Defendants argue that the record will support the verdict in their favor. We cannot agree. Much of the testimony relied upon by them is irrelevant to the issue. For example, it is true that Green Hills knew that *764the Williamses had secured a construction loan agreement. It was anticipated that Suburban would be paid from this as the work progressed and would, in turn, pay its suppliers. This is consistent with a finding that Green Hills looked to the security of the property. Also, the terms of payment as between Green Hills and Suburban are totally irrelevant to the issue raised by defendants, which is whether or not plaintiff sold and delivered on the credit of the building.

Counsel for plaintiff asserts that plaintiff is entitled to the benefit of a presumption that the materials were furnished on the credit of the building. With this contention we are in accord. See Hommel v. Lewis, 104 Pa. 465 (1883); Rider-Ericsson Engine Company v. Fredericks, 25 Pa. Superior Ct. 72 (1904); Wood v. United States Steel Corporation, 383 Pa. 158, 160-61 (1955).

In Schwartz v. Whelan, 295 Pa. 425 (1929), it is said, page 431:

“Because it will be for his benefit, it is presumed that every mechanic or materialman desires the security given by the statutes, and he who asserts a waiver thereof must clearly prove it.

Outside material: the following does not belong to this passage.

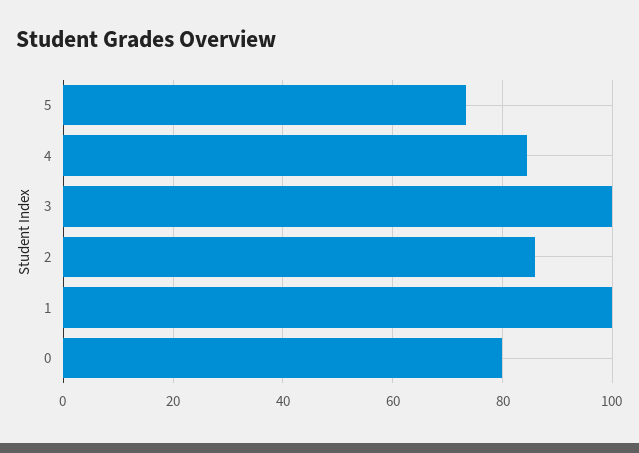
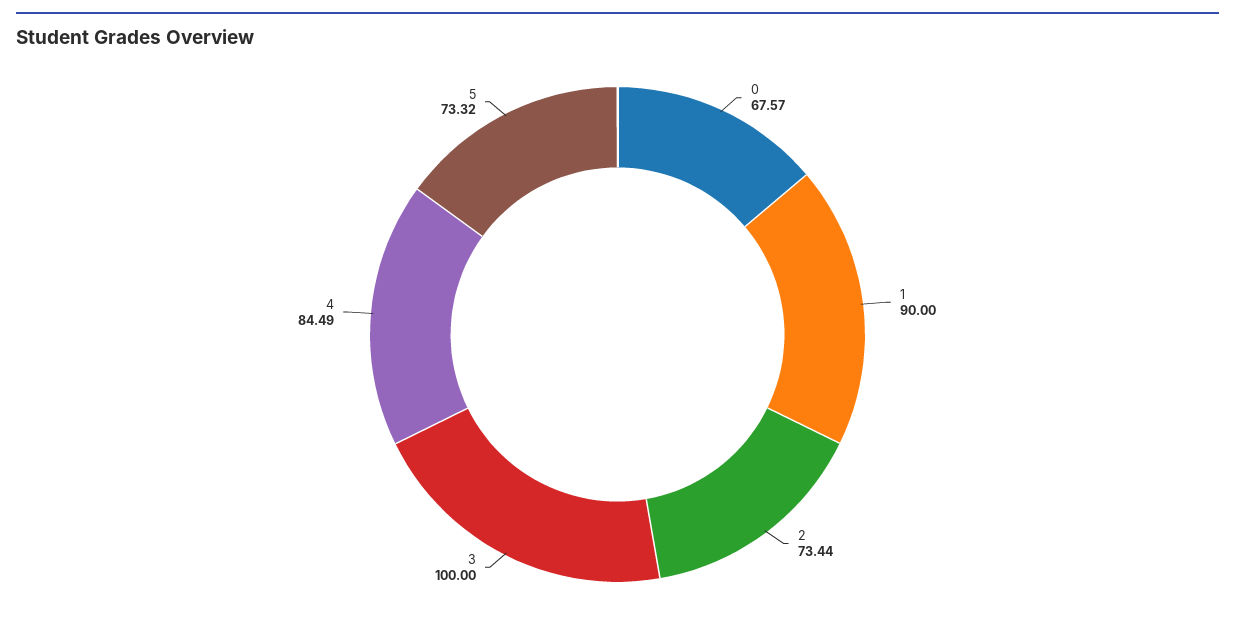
2: 86 -> 73.44
1: 100 -> 90
0: 80 -> 67.57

Where, as here, there is no express covenant not to file one, ‘the implied covenant should so clearly appear, that the mechanic or material-man can understand it without consulting a lawyer as to its legal effect’: Nice v. Walker, 153 Pa. 123, 132. Or, as it is put in Creswell Iron Works v. O’Brien, 156 Pa. 172, the covenant not to file a lien must be ‘so clearly implied that the mechanic or materialman cannot fail to understand it.’ These rulings have never been departed from, but, on the contrary, have been repeatedly followed.”

This language is controlling in the case at bar, as we have indicated. Defendants have failed to submit any evidence to rebut the presumption that Green Hills *765did rely on the credit of the Williams’ property when it sold lumber to Suburban Builders.

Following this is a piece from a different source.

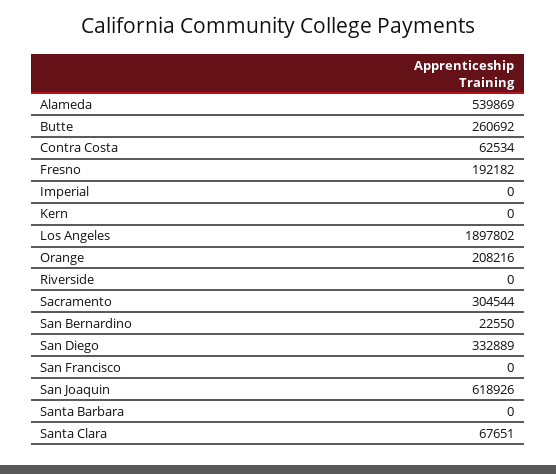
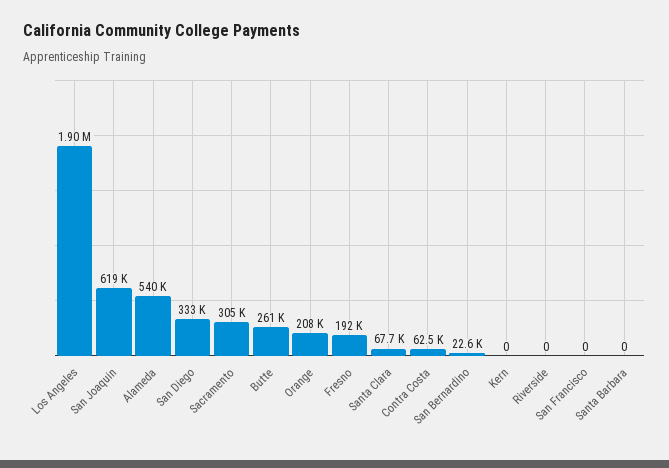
Imperial: 0 -> none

Plaintiff’s counsel asserts that the trial judge erred in permitting the attorney for the defense to cross examine his witnesses on the question as to whether or not plaintiff sold on the credit of the building. His position is this: Where materials are delivered to a home site and incorporated into the dwelling, the presumption is that the vendor sold on the credit of the building; this was established in the case at bar; defendants were required to rebut the presumption by affirmative testimony and not by cross examination of plaintiff’s witnesses.

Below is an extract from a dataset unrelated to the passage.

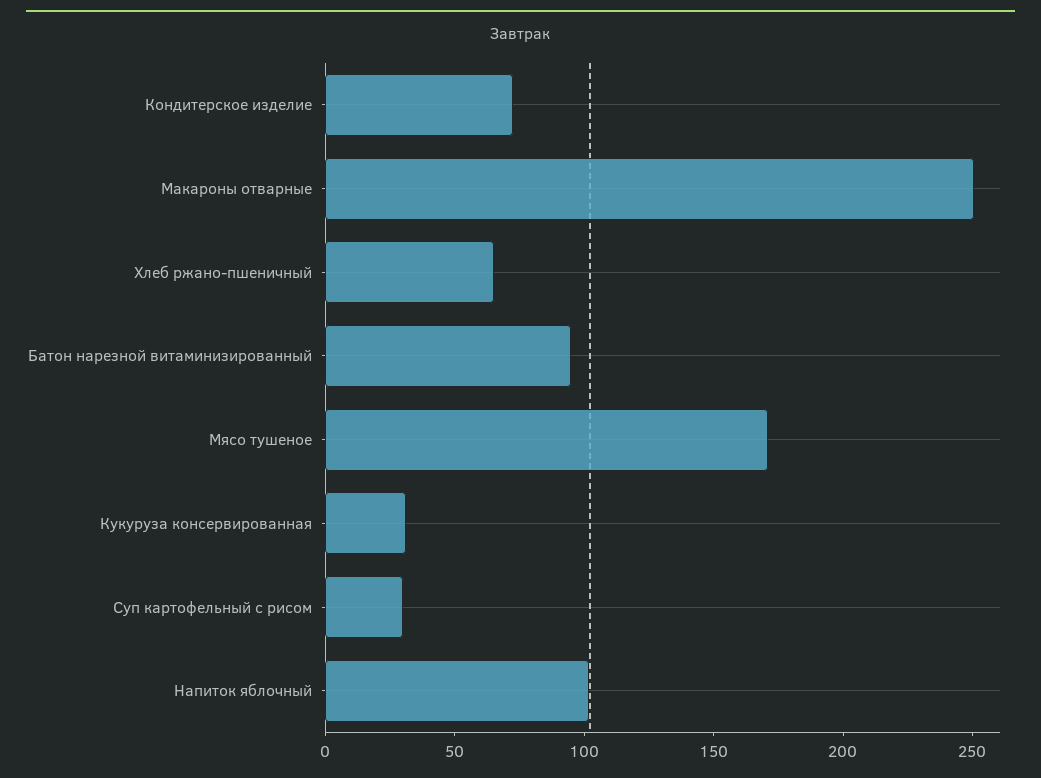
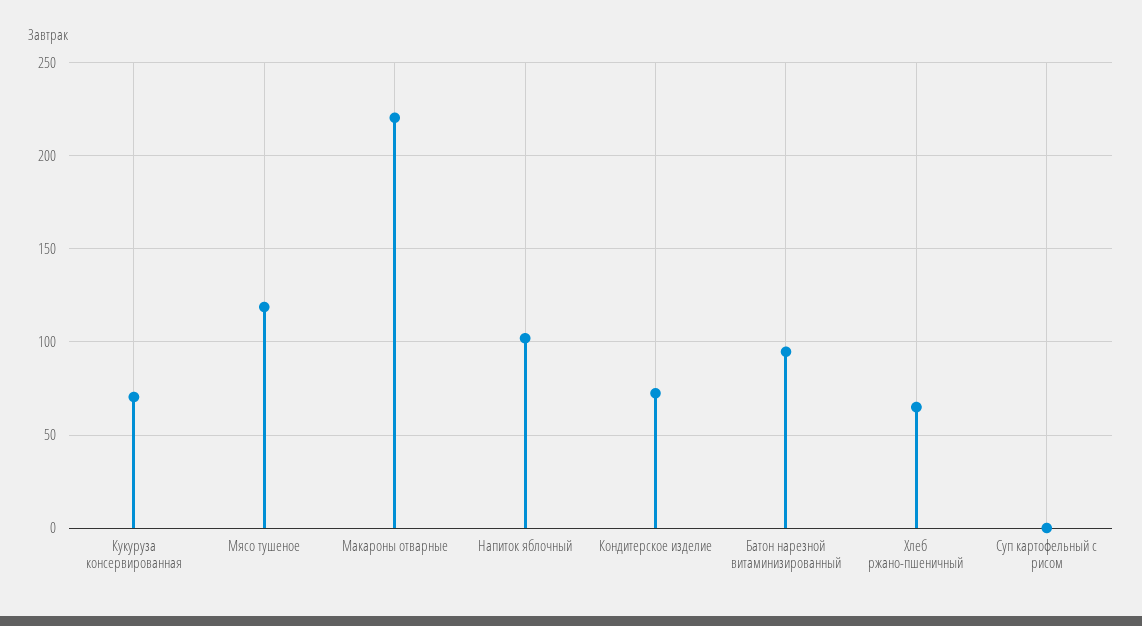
Макароны отварные: 250 -> 220
Мясо тушеное: 170 -> 120
Кукуруза консервированная: 30 -> 70
Суп картофельный с рисом: 30 -> 0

We cannot adopt this reasoning. Agents for plaintiff took the witness stand and testified in support of its claim. It was proper to permit cross examination as to the central issue, that is, the security the vendor considered, even though these witnesses had not touched on this particular subject on direct examination. Certainly, Mr. Hardy, vice president of Green Hills, who was examined on the subject, could have been called by counsel for defense as for cross examination on the point; or he could be cross examined along the same line immediately after completion of his direct testimony. The question is now academic, however, as we have decided the case in plaintiff’s favor. We prefer to base our decision on the ground that there was not even a scintilla of evidence that plaintiff did not .rely on the building. If we were to reverse on the ground of error in the admission of testimony, we could only grant a new trial. This would serve no purpose. Plaintiff meticulously followed the Mechanic’s Lien Act in perfecting its claim. There is no reason to deny it the benefit of it.

Its motion for judgment n.o.v. will be granted, and it follows logically that its motion for a new trial will be refused.

*766 Order of Court

And now, July 8, 1963, plaintiff’s motion for a new trial is refused and plaintiff’s motion for judgment non obstante veredicto is granted and judgment is hereby entered in favor of plaintiff in the sum of $2,625.50, with interest from September 7, 1957, and against defendants.